Amid the blue-ribbon pig picking and swine-racing action scheduled for the West Virginia State Fair, a group famous for its feel-good post-party amnesia video “Musta Had a Good Time,” featuring a hog in the kitchen and all other manner of skin, takes to the stage. They are as Carolinian as Carolinian gets, with a surprising edge — a sound first cultivated inside a tin-roofed barn in a town that is the inspiration for their name (with an extra “e” for ease in pronunciation), Parmale, N.C., … population 278 or so at last count and two traffic lights (blinking yellow).
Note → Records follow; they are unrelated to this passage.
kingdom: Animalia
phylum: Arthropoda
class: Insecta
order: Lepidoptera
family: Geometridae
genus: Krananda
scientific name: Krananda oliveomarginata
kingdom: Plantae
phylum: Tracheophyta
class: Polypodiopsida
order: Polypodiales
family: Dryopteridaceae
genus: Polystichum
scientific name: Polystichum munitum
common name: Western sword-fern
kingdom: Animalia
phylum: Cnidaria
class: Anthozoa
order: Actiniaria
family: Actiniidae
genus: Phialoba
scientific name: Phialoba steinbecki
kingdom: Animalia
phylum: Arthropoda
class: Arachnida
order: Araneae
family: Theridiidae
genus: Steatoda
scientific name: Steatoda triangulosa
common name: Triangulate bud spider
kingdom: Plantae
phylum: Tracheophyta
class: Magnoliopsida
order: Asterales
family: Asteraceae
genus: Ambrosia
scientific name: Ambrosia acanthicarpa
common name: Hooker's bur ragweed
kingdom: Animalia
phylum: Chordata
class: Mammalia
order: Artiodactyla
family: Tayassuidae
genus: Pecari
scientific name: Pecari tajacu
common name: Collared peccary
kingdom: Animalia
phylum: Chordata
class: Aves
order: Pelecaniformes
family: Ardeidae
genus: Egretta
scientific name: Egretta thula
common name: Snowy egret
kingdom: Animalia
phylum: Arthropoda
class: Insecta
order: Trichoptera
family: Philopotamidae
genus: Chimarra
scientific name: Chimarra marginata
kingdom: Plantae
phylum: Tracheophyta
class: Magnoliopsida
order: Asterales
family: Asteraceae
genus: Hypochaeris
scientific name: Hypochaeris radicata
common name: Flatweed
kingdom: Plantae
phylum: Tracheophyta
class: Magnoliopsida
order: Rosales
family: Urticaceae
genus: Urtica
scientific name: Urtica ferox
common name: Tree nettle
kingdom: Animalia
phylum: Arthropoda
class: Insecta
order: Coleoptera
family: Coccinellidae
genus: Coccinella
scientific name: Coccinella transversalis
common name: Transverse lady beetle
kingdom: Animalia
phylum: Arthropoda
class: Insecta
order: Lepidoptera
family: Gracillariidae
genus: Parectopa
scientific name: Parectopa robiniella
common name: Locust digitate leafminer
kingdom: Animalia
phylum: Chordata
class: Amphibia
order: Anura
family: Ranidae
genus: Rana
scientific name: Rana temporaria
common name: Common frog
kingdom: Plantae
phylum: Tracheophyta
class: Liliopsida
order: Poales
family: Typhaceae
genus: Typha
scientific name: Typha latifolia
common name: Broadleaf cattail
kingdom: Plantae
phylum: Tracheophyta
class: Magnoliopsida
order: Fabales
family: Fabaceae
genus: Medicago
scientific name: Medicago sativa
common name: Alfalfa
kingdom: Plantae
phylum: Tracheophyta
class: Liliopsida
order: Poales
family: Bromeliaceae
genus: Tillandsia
On their eve of country stardom, Parmalee is rock-and-roll hectic right now. Set to perform Saturday to culminate the week of fairgrounds performances, they’re shouting “Go Mountaineers!” to one of many summer 2013 stops in between recording their debut album, slated for release later this year.
“We cruise in our own lane,” lead singer Matt Thomas is overheard saying on a live radio broadcast scheduled back-to-back with this interview. “Thank God we have a venue in country.”
“We all started performing together as teenagers,” he explains of the family nature of their group (in relationship, not musical content). Matt’s brother Scott is the drummer; both watched their father play front man in a popular southern rock blues band where they grew up in Greenville, N.C. Barry Knox (bass) is a cousin to the two, while Josh McSwain (guitar and keys) is a friend who sticks as close as a brother.
However far they travel, their music is always respectful of their roots. Newest single “Carolina” pays tribute to their home state and to life on the road. “Carolina” landed in the top 30 on mainstream country radio.
While there isn’t a release date yet, their debut country album is highly anticipated by a growing fan base, courtesy of YouTube, a packed performance schedule earning listeners one audience at a time and their website www.parmalee.com.
Wherever they ultimately land on the road (today, it’s Starbucks between interviews) or the music charts, what is clear is the group’s enjoyment of what they will one day reflect on as the ride of their lives.
“We’ve actually been to more places and been busier this last year than ever,” says Barry. “It’s great to be in this position with an opportunity to do something like this. We’re just enjoying the ride — the festivals, big amphitheaters and getting to go to places and perform on-stage is amazing.”
One of those hallowed stages is the Grand Ole Opry, where the group has performed twice this year.
If their music happens to bridge genre divides (people not only say to lead singer Matt Thomas, ‘Hey, you sound like Rob Thomas from Matchbox Twenty’ — they skip right to asking if they’re kin), then “We’ll take that,” comments Matt.
For those who like their country like they like their coffee — half-and-half — this hybrid of country boys with rock influences in their DNA will be a favorite, a band that doesn’t really sound like any other in county today.
For those hard-core 100 percent Colombian drinkers and country lovers, well, Barry suggests give the new sound a double-shot.
“I think country radio has opened up. You’re hearing a lot of different mixes of genres in country — from hip-hop to rock to pop — but I think that’s good for listeners. It gives them something new, and people are really diggin’ it. We consider ourselves lucky to have a slot in country music.”